» Selected excerpt:
======

Re: slow queries on large syslog table - Mailing list pgsql-general

From colm ennis
Subject Re: slow queries on large syslog table
Date
Msg-id DKEIIKIBPBFHLPDHMIMGEEACCIAA.colm.ennis@eircom.net
Whole thread Raw
In response to Re: slow queries on large syslog table  (wsheldah@lexmark.com)
Responses Re: slow queries on large syslog table
List pgsql-general
hi wes,

unfortunately the searches people do can be on any combination of date,
hostid, and ciscomsgid. there are about 80 of each of these.

also as people are usually using this when a problem is detected with a
device, they will want to see the most recent message with regard to this
so im not sure if caching in a secondary table would be practicable.

i have thought about perhaps having a table for each host, and creating
this automatically in the trigger for new hosts. this would take a while
to develop though and the delays involved in creating a new table from
an insert trigger scare me, i fear that we might be dropping syslogs while
msyslog is waiting for this to complete.

i would imagine that the queries might be speeded up by using some other
indexes, well i hope!

======

» Data to process:
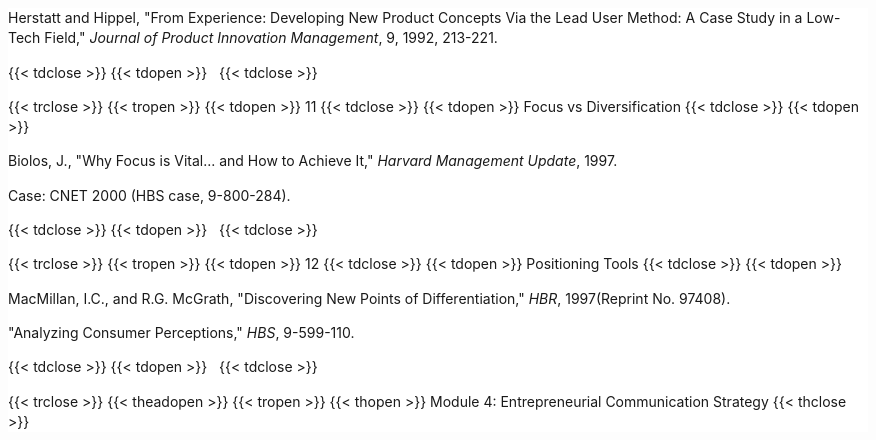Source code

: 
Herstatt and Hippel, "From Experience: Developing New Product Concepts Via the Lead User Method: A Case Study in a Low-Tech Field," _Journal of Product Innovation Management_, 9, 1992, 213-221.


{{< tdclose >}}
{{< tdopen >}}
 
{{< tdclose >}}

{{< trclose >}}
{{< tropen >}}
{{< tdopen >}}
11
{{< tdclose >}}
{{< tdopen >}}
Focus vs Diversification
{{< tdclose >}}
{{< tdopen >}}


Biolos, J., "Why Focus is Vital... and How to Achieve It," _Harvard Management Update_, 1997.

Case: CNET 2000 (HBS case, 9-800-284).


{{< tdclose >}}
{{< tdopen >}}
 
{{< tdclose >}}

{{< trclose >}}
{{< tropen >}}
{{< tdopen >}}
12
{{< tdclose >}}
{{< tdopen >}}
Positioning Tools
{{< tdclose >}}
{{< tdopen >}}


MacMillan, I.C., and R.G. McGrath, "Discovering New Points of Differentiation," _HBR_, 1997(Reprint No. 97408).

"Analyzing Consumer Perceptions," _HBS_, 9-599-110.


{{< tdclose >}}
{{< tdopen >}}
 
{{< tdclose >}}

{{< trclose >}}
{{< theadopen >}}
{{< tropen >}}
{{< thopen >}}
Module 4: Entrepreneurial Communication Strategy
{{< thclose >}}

======

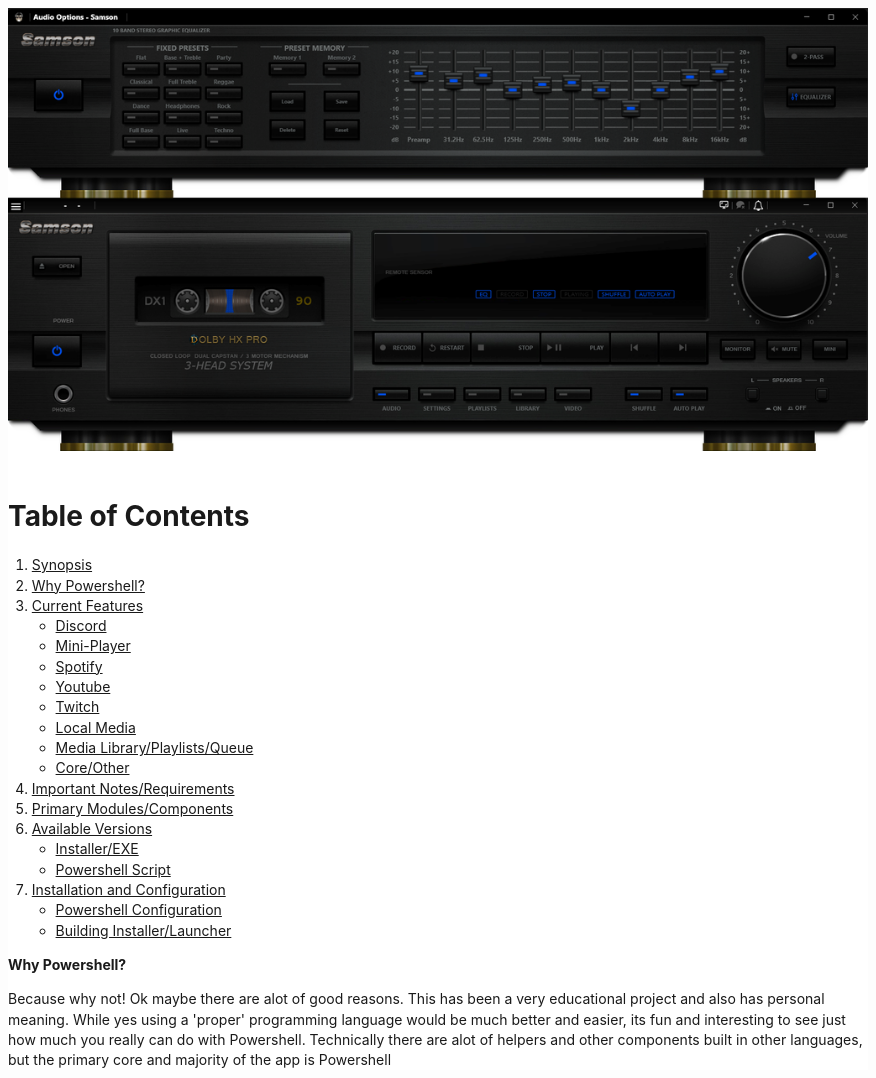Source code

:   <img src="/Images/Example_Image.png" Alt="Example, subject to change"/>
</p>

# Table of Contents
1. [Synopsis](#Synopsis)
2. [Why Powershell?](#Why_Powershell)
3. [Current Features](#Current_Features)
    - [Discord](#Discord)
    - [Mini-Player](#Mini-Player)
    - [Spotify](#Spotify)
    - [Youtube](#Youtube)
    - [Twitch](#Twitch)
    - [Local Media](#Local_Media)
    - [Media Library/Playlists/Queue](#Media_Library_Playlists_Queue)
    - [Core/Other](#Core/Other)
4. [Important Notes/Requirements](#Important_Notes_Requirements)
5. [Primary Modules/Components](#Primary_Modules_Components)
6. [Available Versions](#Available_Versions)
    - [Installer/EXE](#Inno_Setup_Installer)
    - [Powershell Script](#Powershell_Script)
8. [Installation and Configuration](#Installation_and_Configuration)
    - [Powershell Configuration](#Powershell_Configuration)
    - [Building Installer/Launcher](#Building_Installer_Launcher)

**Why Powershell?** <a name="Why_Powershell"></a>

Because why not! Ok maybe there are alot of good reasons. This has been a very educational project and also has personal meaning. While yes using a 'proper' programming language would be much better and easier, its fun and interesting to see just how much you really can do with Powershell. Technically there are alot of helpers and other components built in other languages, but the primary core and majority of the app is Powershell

======

» Task set:
(1) Name the fields that the mailing-list reply on slow syslog queries says people's searches can combine.
(2) List each line of the records that contains the word "Configuration".

» Task results:
(1) date, hostid, ciscomsgid

(2)
8. [Installation and Configuration](#Installation_and_Configuration)
    - [Powershell Configuration](#Powershell_Configuration)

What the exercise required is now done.